U.S. Tools Meet European Resistance
Facing sustained criticism from European travel managers that their products remain inadequate for the European marketplace, United States-based booking tool providers GetThere and Concur Cliqbook say they have improved rail sourcing capabilities and added other content not available through global distribution systems.
Though the vendors claim European criticism is outdated, the near-unanimous opinion of more than 20 buyers at two roundtable discussions hosted by BTN at the Association of Corporate Travel Executives' global conference in Rome last month was that U.S. booking tools are not delivering in Europe.
"We changed our booking tool last year [from a U.S. provider to a European provider] and it has made a hell of a difference," said PricewaterhouseCoopers U.K. head of business services Mark Avery. "We are getting savings of £100 per return sector on short-haul domestic. Travelers are getting much better information about what is available and what the restrictions are, so they are making some informed choices. Our old tool didn't show the fares in that way."
Avery said PwC changed booking tools because "the business came to us. We had online for six or seven years and were bumping along at 50 to 60 percent adoption, but the business said: 'How can we push this tool if you can't give us all the inventory?' There was a problem with everything: air, rail and hotel. By changing the tool, we now have the business engaged again. The one that we had is well adapted to the United States. The tool we have now implemented in the United Kingdom suits the European market better."
International head of travel for JP Morgan Chase Bank, Bernadette Basterfield, said her company is introducing a different tool in Europe than the one it has in the United States. Philips senior sourcing specialist travel airlines and corporate card director Peter Sijbers said: "The world is not necessarily the same everywhere, even though that would be nice. I do not think you can conquer the world with one tool."
One travel manager said: "We use Concur for expense management, but we won't take Cliqbook. The trouble with Cliqbook is it's square and if you want to be a little bit round, it can't do it." Another said: "We have Cliqbook in the United States, but we found it wasn't right for Europe."
GetThere has not been spared criticism either. One Europe-based travel manager recently said his company switched from GetThere to Amadeus.

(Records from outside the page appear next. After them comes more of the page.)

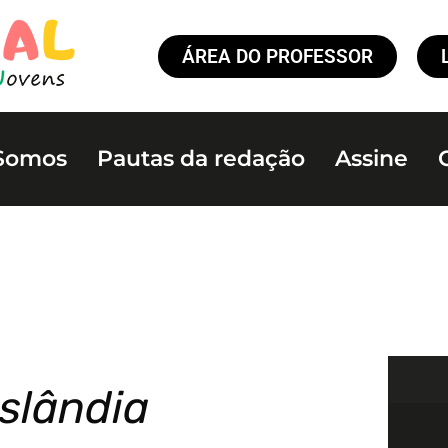
ÁREA DO PROFESSOR
Somos
Pautas da redação
Assine
slândia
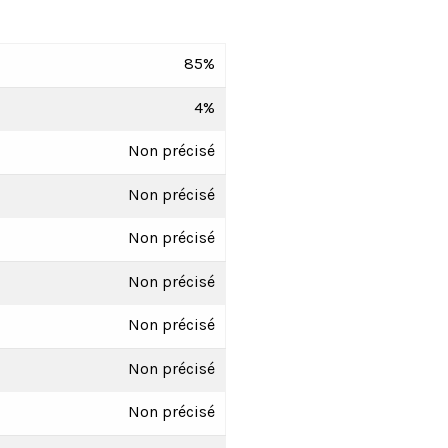
85%
4%
Non précisé
Non précisé
Non précisé
Non précisé
Non précisé
Non précisé
Non précisé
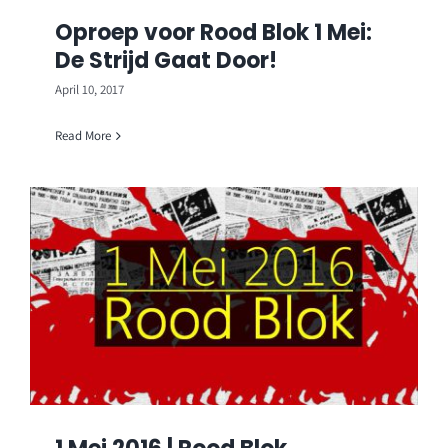
Oproep voor Rood Blok 1 Mei:
De Strijd Gaat Door!
April 10, 2017
Read More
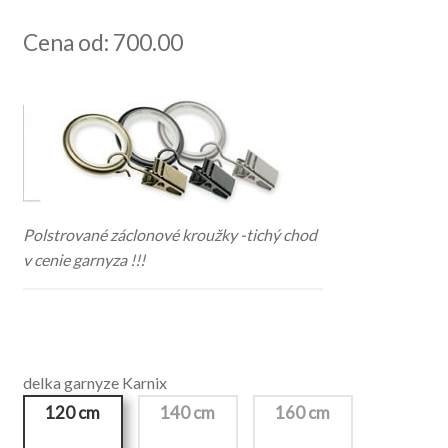
Cena od: 700.00
Polstrované záclonové kroužky -tichý chod
v cenie garnyza !!!
delka garnyze Karnix
120 cm
140 cm
160 cm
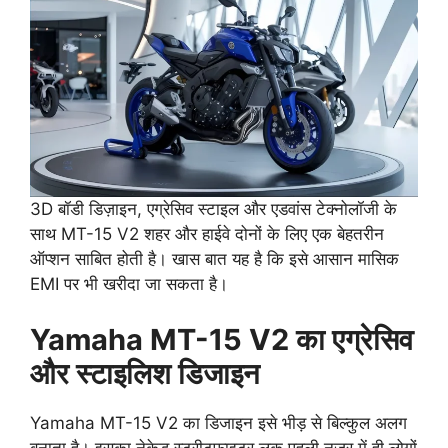
3D बॉडी डिज़ाइन, एग्रेसिव स्टाइल और एडवांस टेक्नोलॉजी के
साथ MT-15 V2 शहर और हाईवे दोनों के लिए एक बेहतरीन
ऑप्शन साबित होती है। खास बात यह है कि इसे आसान मासिक
EMI पर भी खरीदा जा सकता है।
Yamaha MT-15 V2 का एग्रेसिव
और स्टाइलिश डिजाइन
Yamaha MT-15 V2 का डिजाइन इसे भीड़ से बिल्कुल अलग
बनाता है। इसका नेकेड स्ट्रीटफाइटर लुक पहली नजर में ही लोगों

The principal accusation against the U.S. providers is they have not sourced the much wider range of content required in the European marketplace. "Europeans are more likely to use intercity rail service and to stay at independently owned, non-chain hotels, many of which are not in the GDS," said Tom Wilkinson, president of TRW Consulting. "To access those vendors, online tools need to build links to each one independently and tend to have the greatest coverage of these services in their home regions."
GetThere and Concur both argue they have made precisely the effort to which Wilkinson refers. "If GetThere has fallen behind in certain markets, it is because we have been investing heavily in re-architecting," said Suzanne Neufang, vice president for GetThere product marketing. "We have a brand that is the oldest but a system that is the newest. Anyone using GetThere will have seen a pace of change in recent months that was not there for us in the previous two-and-a-half years. In the middle of this year, we completed our new air architecture and since then we have completed hotel too. GetThere was built on a C++ system. We needed to get more onto an open Java system, so we have rewritten every single line of code."
Claiming GetThere has changed philosophically as well as technologically, Neufang added, "The investment is absolutely worthwhile. In the past, GetThere might have thought of Europe as an add-on for U.S. companies, but today we view Europe as individual countries that we need to address."
Neufang cited the access that French travelers now have to SNCF, Eurostar and Thalys rail reservations and the planned early 2009 incorporation of U.K. online rail booking service Thetrainline, with Deutsche Bahn to follow, as examples of GetThere's growing European-friendliness. GetThere also has introduced a special portal for travel arrangers.
Christopher Juneau, Concur's EMEA strategic marketing director, also said prejudices against U.S. booking tools are outdated. "If we were having this conversation three years ago, then yes, the negative perceptions would be fair," said Juneau. Since then, he added, Concur has tackled the problem of content fragmentation, such as by integrating Deutsche Bahn, and spending E500,000 on a link to SNCF currently being tested with travel management company partners. "The biggest challenge we have is communicating that we have changed," Juneau said. "We have five programmers in Europe just working on European content."
"They are catching up, but they are still not there," said BCD Travel vice president of online technology solutions for Europe Walter Schmitt-Figgener. "From the other side of the pond, they might say they are there, and might satisfy a U.S. customer going into Europe, but they would not satisfy a multinational company based in Europe. The gap will become smaller every month. It is only a question of time before they catch up."
Schmitt-Figgener estimated it would take 18 months for U.S. tools to achieve parity. Three key reasons causing them to lag behind are the need for functionality to make the tools user-friendly for travel arrangers and to adapt to complex approval processes; lagging integration with local content providers, including up to 25 hotel aggregators; and the need for customer support in each marketplace in Europe.
For Norm Rose, president of Travel Tech Consulting, the only solution for travel managers is to make a detailed investigation. "There is a certain level of bias and a certain level of truth in the complaints of European travel managers," said Rose. "You need an audit to separate the emotion from the facts."